Something I am deep into yet am afraid to face is the idea that we follow our own paths. It’s a form of emptiness. This isn’t about taking the path less traveled. It’s about making choices for ourselves, from ourselves. We are our own guides. It’s Carl Jung’s idea of individuation, not to become an individual, but to become ourselves with community. When we make decisions for ourselves we create a more healthy environment for those around us, as well as ourselves.
Out of the emptiness emerges something soft, intuitive, when I recognize it as such. The forest always teaches me something. And as I look back at last year, the year 2024, seeking to integrate my experiences into my present, The Forest Maiden, a Finnish haltia or spirit, teaches me how what I have, what I am, and what I do, are enough (see Susanna Salo’s Mythologia Fennica Tarot deck https://www.simonandschuster.com/books/Mythologia-Fennica-Tarot/Susanna-Salo/Rockpool-Tarot/9781922786265 )
My past holds a community I’ve slowly stepped away from this year, yet still have a foot in. A community that I love and that loves me, but love changes. Love can mean letting go. And when we let go, we create space for something new.
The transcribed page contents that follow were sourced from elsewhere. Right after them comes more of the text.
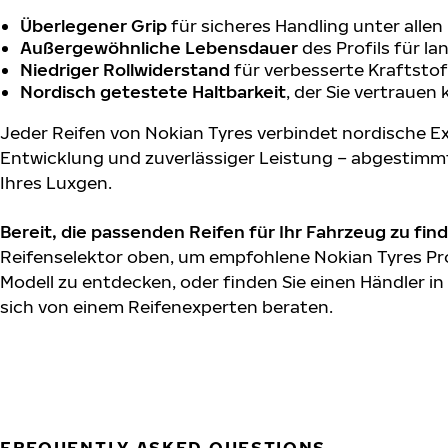
Überlegener Grip
für sicheres Handling unter alle
Außergewöhnliche Lebensdauer
des Profils für l
Niedriger Rollwiderstand
für verbesserte Kraftstof
Nordisch getestete Haltbarkeit
, der Sie vertrauen
Jeder Reifen von Nokian Tyres verbindet nordische Ex
Entwicklung und zuverlässiger Leistung – abgestimm
Ihres Luxgen.
Bereit, die passenden Reifen für Ihr Fahrzeug zu fin
Reifenselektor oben, um empfohlene Nokian Tyres Pr
Modell zu entdecken, oder finden Sie einen Händler in
sich von einem Reifenexperten beraten.
FREQUENTLY ASKED QUESTIONS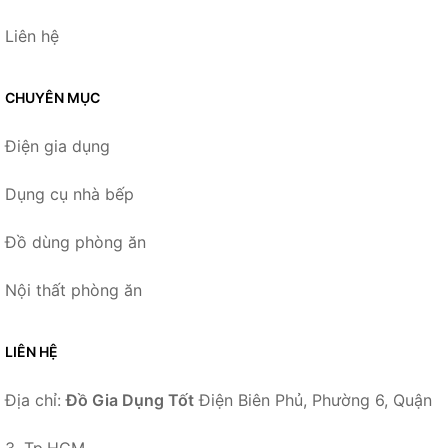
Liên hệ
CHUYÊN MỤC
Điện gia dụng
Dụng cụ nhà bếp
Đồ dùng phòng ăn
Nội thất phòng ăn
LIÊN HỆ
Địa chỉ:
Đồ Gia Dụng Tốt
Điện Biên Phủ, Phường 6, Quận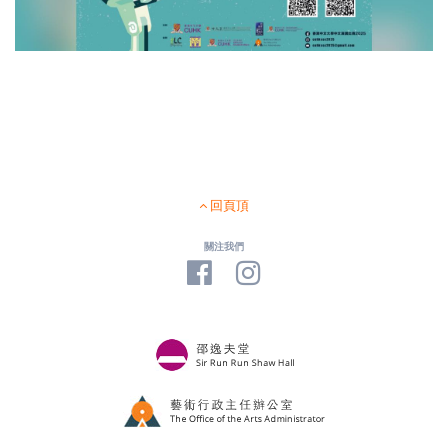
回頁頂
關注我們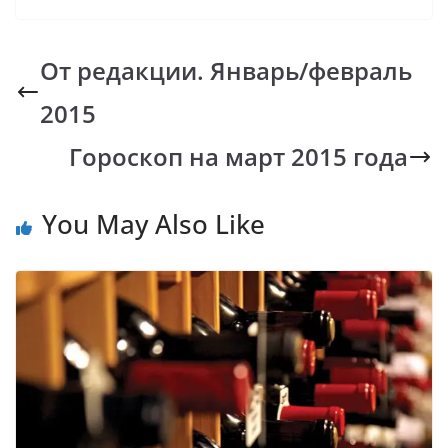
e
at
p
er
e
b
s
y
gr
От редакции. Январь/февраль
o
A
Li
a
2015
o
p
n
m
k
p
k
Гороскоп на март 2015 года
You May Also Like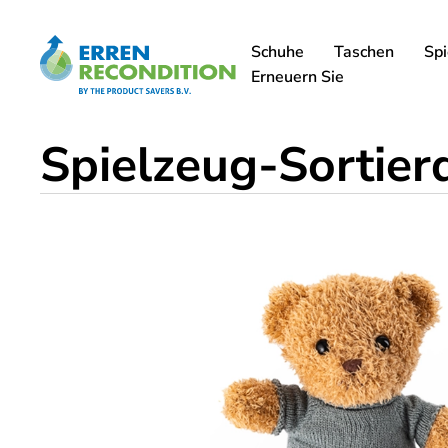
Schuhe
Taschen
Spi
Erneuern Sie
Spielzeug-Sortier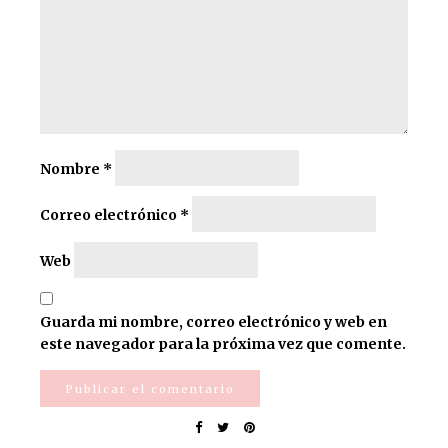
Nombre
*
Correo electrónico
*
Web
Guarda mi nombre, correo electrónico y web en
este navegador para la próxima vez que comente.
Here’s where I can pause though.
Usually after completing something I follow the frenetic ritual of accumulation: I start something new without integrating what I just completed. It’s so difficult to face the emptiness after letting go. And I think of how the earth fills in her empty spaces with something, grass, kudzu vines, saplings, flowers…whatever seeds are floating about and available. But in this pause, I want to make what I fill this new space with intentional. I don’t want to fill it with just anything, something that will dominate my garden, turn it into a monocultural desert; I don’t want to allow in a lukha, a “sort of curse” in Finnish myth (Susanna Salo 76). I want the seed of a native plant, something that integrates well with what I already have intentionally planted. A garden of plants that support each other and share nutrients. It can have unabashed love, like how a sunflower seeks the sun, it can be passionate and full of dreams. A garden that knows it enters into an emptiness and that, without the emptiness, it could not be, and so is integrated with that emptiness, is the emptiness.
For now, though, I am the winter-naked forest and seek to dwell in the empty space between.